How do I use this feature?

  1. Navigate to the evaluations tab under transcripts
  2. Create new evaluation (top right)
  3. From the metric dropdown, select "Options"
  4. Define a list of pre-determined options
    1. Provide a general description and true description for each option
    2. Select a color for each option
    3. Test on last transcript to see how it works (button at bottom of modal)
  5. Create evaluation

Tip
If you want to retroactively run evaluations on old transcripts, you can do so by using the 'Bulk run evaluations' feature found in the transcripts tab.

You can now run Function and API tool steps asynchronously.

Async execution allows the conversation to continue immediately without waiting for the tools to complete. No outputs or variables from the step will be returned or updated.

This is ideal for non-blocking tasks such as logging, analytics, telemetry, or background reporting that don’t affect the conversation.

Note: This setting applies to the reference of the Function or API tool — either where the tool is attached to an agent or where it’s used as a step on the canvas. It is not part of the underlying API or function definition, which allows the same tool to be reused with different async behaviour throughout your project.

Tool messages

by Michael Hood

Tool messages let you define static messages that are surfaced to the user as a tool progresses through its lifecycle:

  1. Start — Message delivered when the tool is initiated
  2. Complete — Message delivered when the tool finishes successfully
  3. Failed — Message delivered if the tool encounters an error
  4. Delayed — Message delivered if the tool takes longer than a specified duration (default: 3000ms, configurable)

This provides clear, predictable feedback during tool execution, improving transparency and user trust—especially for long-running or failure-prone tools.


GPT 5.2

by Michael Hood

Added global support for GPT 5.2

Your web widget now supports hands-free, real-time voice conversations. Enable it from the Widget tab for existing projects — it’s on by default for new ones.

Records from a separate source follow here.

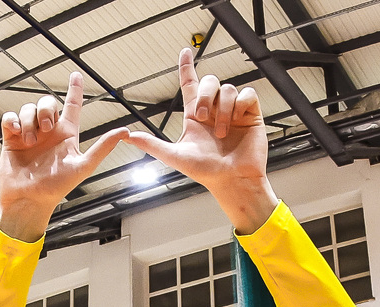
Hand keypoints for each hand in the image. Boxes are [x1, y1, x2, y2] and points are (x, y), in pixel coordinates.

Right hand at [0, 72, 126, 241]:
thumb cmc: (57, 187)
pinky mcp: (12, 138)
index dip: (75, 90)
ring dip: (29, 121)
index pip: (73, 106)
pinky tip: (16, 133)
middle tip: (46, 128)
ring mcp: (29, 134)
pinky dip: (12, 121)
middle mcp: (48, 132)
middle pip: (48, 103)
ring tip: (29, 141)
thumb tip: (125, 131)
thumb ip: (103, 148)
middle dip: (46, 109)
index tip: (77, 75)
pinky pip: (10, 117)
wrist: (29, 199)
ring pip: (28, 109)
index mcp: (66, 135)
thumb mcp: (83, 166)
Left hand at [123, 49, 275, 232]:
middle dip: (205, 95)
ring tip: (221, 132)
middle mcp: (214, 110)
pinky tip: (237, 120)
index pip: (190, 83)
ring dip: (222, 109)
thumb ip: (152, 144)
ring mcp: (232, 111)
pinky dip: (240, 105)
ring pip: (227, 89)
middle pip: (209, 81)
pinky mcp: (250, 114)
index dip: (187, 66)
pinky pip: (247, 94)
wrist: (232, 181)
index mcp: (195, 115)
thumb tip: (129, 137)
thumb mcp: (175, 156)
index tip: (185, 52)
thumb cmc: (206, 172)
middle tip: (202, 117)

Users can talk naturally, see transcripts stream in instantly, and get a frictionless voice-first experience. It also doubles as the perfect in-browser way to test your phone conversations—no dialing in, just open the widget and run the full voice flow instantly.


Native web search tool

by Michael Hood

We’ve shipped a native Web Search tool so your agents can look up real-time information on the web mid-conversation—no custom integrations required.

  • Toggle on the web search tool in any agent to answer questions that need live data (news, prices, schedules, etc.).
  • Configure search prompts and guardrails so the agent only pulls what you want it to.
  • Results are summarized and grounded back into the conversation for more accurate, up-to-date answers.

You can now connect your Telnyx account to import and manage phone numbers directly in Voiceflow, enabling Telnyx as your telephony provider for both inbound and outbound calls..


Added native support for DTMF keypad input in phone conversations. Users can now enter digits via their phone keypad, sending a DTMF trace to the runtime. Configure timeout and delimiters (#, *) to control when input is processed. See documentation here.

  • Keypad input is off by default and can be turned on from Settings/Behaviour/Voice.
  • When on in project settings, keypad input can be turned off at the step level via the "Listen for other triggers" toggle.